Countdown to Election: Al. District 4
As the November 6th elections draw near, APR News is taking a closer look at each of Alabama's congressional districts to understand what issues voters in those areas have on their minds leading into next month. This week, we take a look at Alabama's 4th Congressional District, which stretches from East to West Alabama and include the cities of Gadsden and Jasper. Doctor Larry Powell is an expert on political communications, political ads and polling from the University of Alabama at Birmingham. He says there have been fewer campaign ads for both local and national races this year.
[Powell]: "Part of that is because we're not getting any presidential ads in the state and there aren't that many competitive races in the state. Bob Vance is running ads for Supreme Court Justice and he's been more visible than anybody else. But, some Republicans don't even have an opponent and those that do usually have weak opponents."

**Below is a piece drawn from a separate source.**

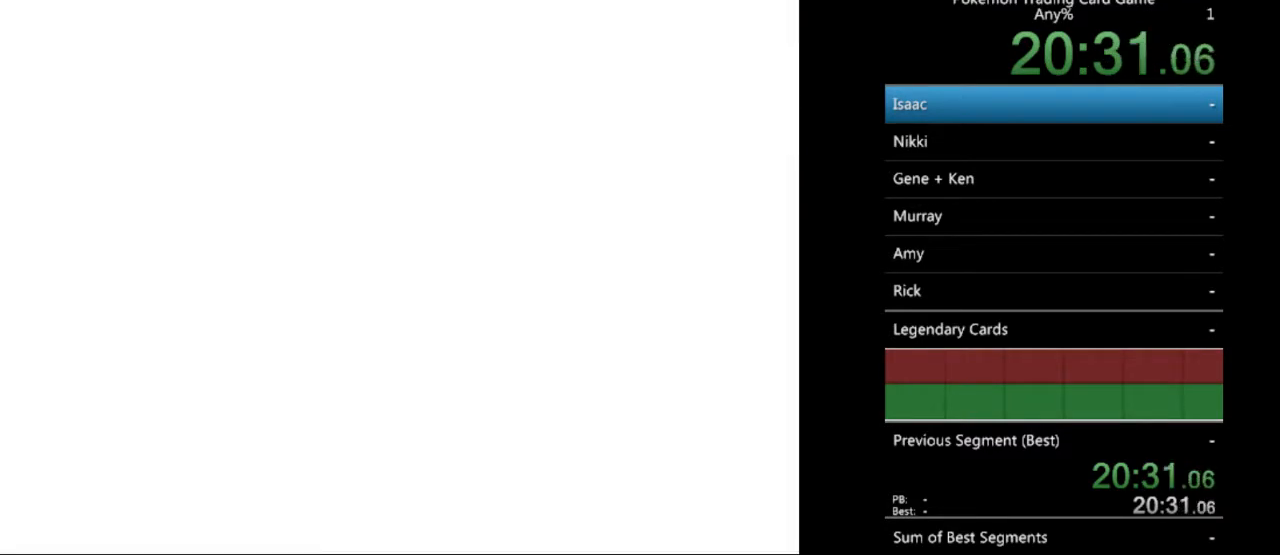
{"buttons": ["A"], "events": [[33, "A", "up"], [167, "A", "down"], [200, "A", "up"], [500, "A", "down"]]}
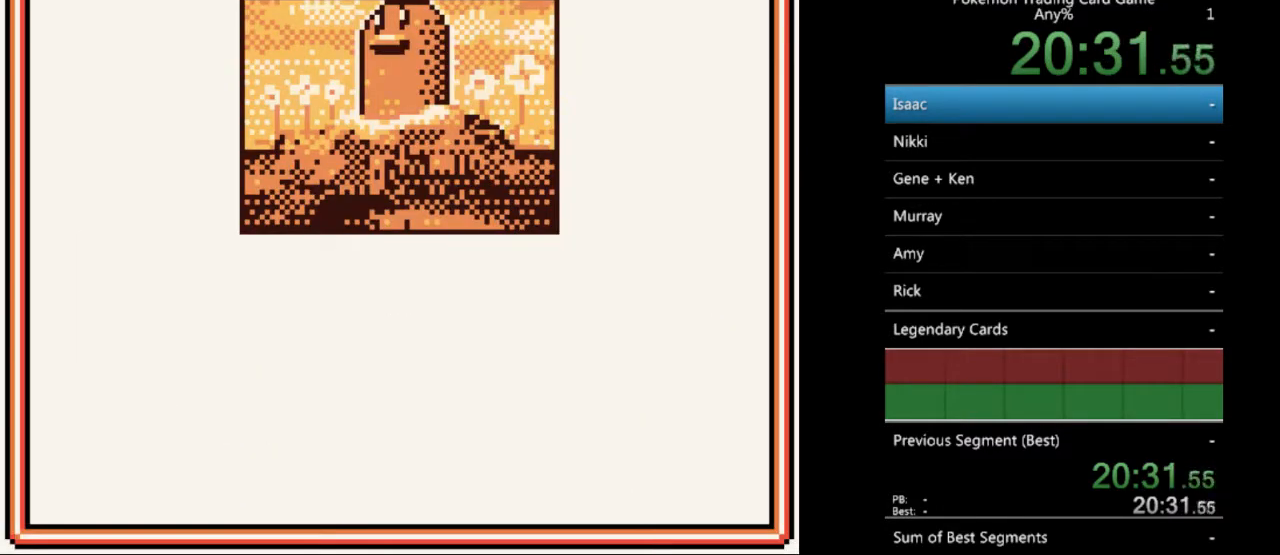
{"buttons": [], "events": [[67, "A", "up"], [200, "A", "down"], [267, "A", "up"], [400, "A", "down"], [467, "A", "up"]]}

[Martin]: "U.S. Congressman Robert Aderholt is facing Democrat Daniel Boman in November. Aderholt's been in office since 1996, so where do his chances stand this year?"
[Powell]: "Aderholt's going to win re-election and it's not going to be very difficult at all. Boman hasn't raised any money, at least has not reported raising any money. And if you don't have money, you can't run ads. You can't run a campaign."
[Martin]: "Where does Robert Aderholt stand as far as campaign money right now?"
[Powell]: "I haven't checked his lately. He's got plenty-into the six figures. He can do whatever he wants to on that, he just doesn't have to do much. And I assume that you're not going to see any ads from him until the final week of the campaign and that will be to remind people he's running."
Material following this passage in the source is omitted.